▸ Problems:
1. Answer these questions from the RATest package documentation:
(a) What usage line is given for the function that calculates the empirical CDF?
(b) What source is listed for the dataset used in Lee (2008)?
(c) What does CvM.stat return?
2. Continue the RATest package documentation from its final line.

▸ Given text:
........
Package 'RATest'

Cramer - von Mises statistics

Description

Calculates the Cramer-von Mises test statistic

$T(S_n)=\frac{1}{2q}\sum_{i=1}^{2q}\left(H^-_n(S_{n,i})-H^+_n(S_{n,i})\right)^2$

where $H^-_n(\cdot)$ and $H^+_n(\cdot)$ are the empirical CDFs of the the sample of baseline covariates close to the cutoff from the left and right, respectively. See equation (12) in Canay and Kamat (2017).

Usage

CvM.stat(Sn)

Arguments

Sn

Numeric. The pooled sample of induced order statistics. The first column of S can be viewed as an independent sample of W conditional on Z being close to zero from the left. Similarly, the second column of S can be viewed as an independent sample of W conditional on Z being close to the cutoff from the right. See section 3 in Canay and Kamat (2017).

Value

Returns the numeric value of the Cramer - von Mises test statistic.

Author(s)

Maurcio Olivares Gonzalez

Ignacio Sarmiento Barbieri

References

Canay, I and Kamat V, (2017) Approximate Permutation Tests and Induced Order Statistics in the Regression Discontinuity Design. http://faculty.wcas.northwestern.edu/~iac879/wp/RDDPermutations.pdf

---

Regression Discontinuity Design Permutation test

Description

Calculates the empirical CDF of the sample of $W$ conditional on $Z$ being close to the cutoff from either the left or right. Given the induced order for the baseline covariates

$W^{-}_{[q]}, W^{-}_{[q-1]},\dots\le W^{-}_{[1]}$

or

$W^{+}_{[1]}, W^{+}_{[2]},\dots, W^{+}_{[q]}$

, this function will calculate either

$H^-_n(t)=\frac{1}{q}\sum_{i=1}^q I\{W^{-}_{[i]}\le t\}$

or

$H^+_n(t)=\frac{1}{q}\sum_{i=1}^q I\{W^{+}_{[i]}\le t\}$

depending on the argument of the function. See section 3 in Canay & Kamat (2017).

Usage

H.cdf(W, t)

Arguments

W	Numeric. The sample of induced order statistics. The input can be either $\{W^{-}_{[q]}, W^{-}_{[q-1]},\dots, W^{-}_{[1]}\}$ or $\{W^{+}_{[1]}, W^{+}_{[2]},\dots, W^{+}_{[q]}\}$.
t	Numeric. The scalar needed for the calculation of the CDF.

Value

Numeric. For a sample $W=(w_1,\dots,w_n)$, returns the fraction of observations less or equal to $t$.

Author(s)

Maurcio Olivares Gonzalez

Ignacio Sarmiento Barbieri

References

Canay, I and Kamat V, (2017) Approximate Permutation Tests and Induced Order Statistics in the Regression Discontinuity Design. http://faculty.wcas.northwestern.edu/~iac879/wp/RDDPermutations.pdf

---

Dataset used in Lee (2008)

Description

Randomized experiments from non-random selection in U.S. House elections

Format

A data frame with 6558 observations and two variables:

demsharenext

Democrat vote share election t+1

difdemshare

Running variable. Diff. democratic share

demshareprev

Democrat vote share t-1

demwinprev

Democrat win t-1

demofficeexp

Democrat political experience t

othofficeexp

Oppositions political experience t

demelectexp

Democrat electoral experience t

othelectexp

Oposition electoral experience t

Source

Mostly Harmless Econometrics Data Archive: http://economics.mit.edu/faculty/angrist/data1/mhe

References

Lee, D. (2008) Randomized experiments from non-random selection in U.S. House elections, Journal of Econometrics, 142, 675-697

---

Plot RDperm

Description

Plots a histogram and empirical cdf

Usage

## S3 method for class 'RDperm'
plot(x, w, plot.class = "both", ...)
........
▸ Information provided:
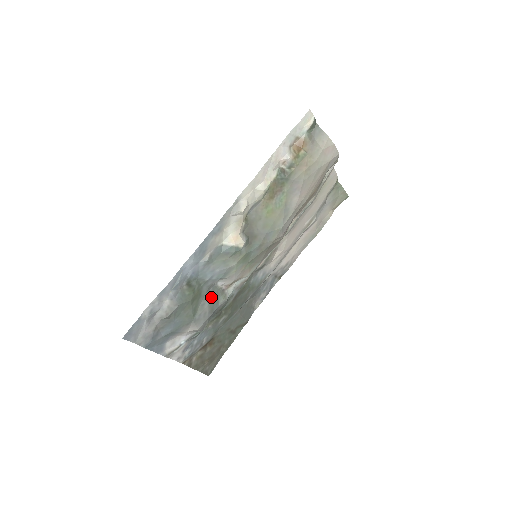
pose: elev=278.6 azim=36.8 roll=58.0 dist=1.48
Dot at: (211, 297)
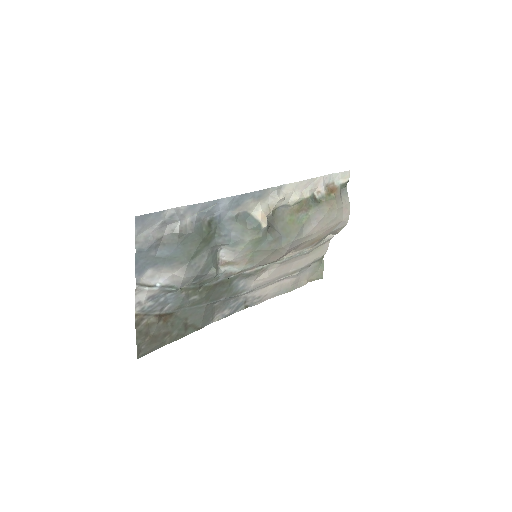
........
▸ Responses to the exercise:
1.
(a) H.cdf(W, t)
(b) The Mostly Harmless Econometrics Data Archive: http://economics.mit.edu/faculty/angrist/data1/mhe
(c) The numeric value of the Cramer - von Mises test statistic.

2.
Arguments

x	Object of class "RDperm"
w	Character. Name of variable to be plotted
plot.class	Character. Can be: "both" for a histogram and cdf plot, "hist" for a histogram or "cdf" for only the cdf plot
...	Additional ggplot2 controls

Author(s)

Maurcio Olivares Gonzalez

Ignacio Sarmiento Barbieri

References

Canay, I and Kamat V, (2017) Approximate Permutation Tests and Induced Order Statistics in the Regression Discontinuity Design. http://faculty.wcas.northwestern.edu/~iac879/wp/RDDPermutations.pdf

Examples

## Not run: 
permtest<-RDperm(W=c("demshareprev","demwinprev"),z="difdemshare",data=lee2008)
plot(permtest,w="demshareprev")

## End(Not run)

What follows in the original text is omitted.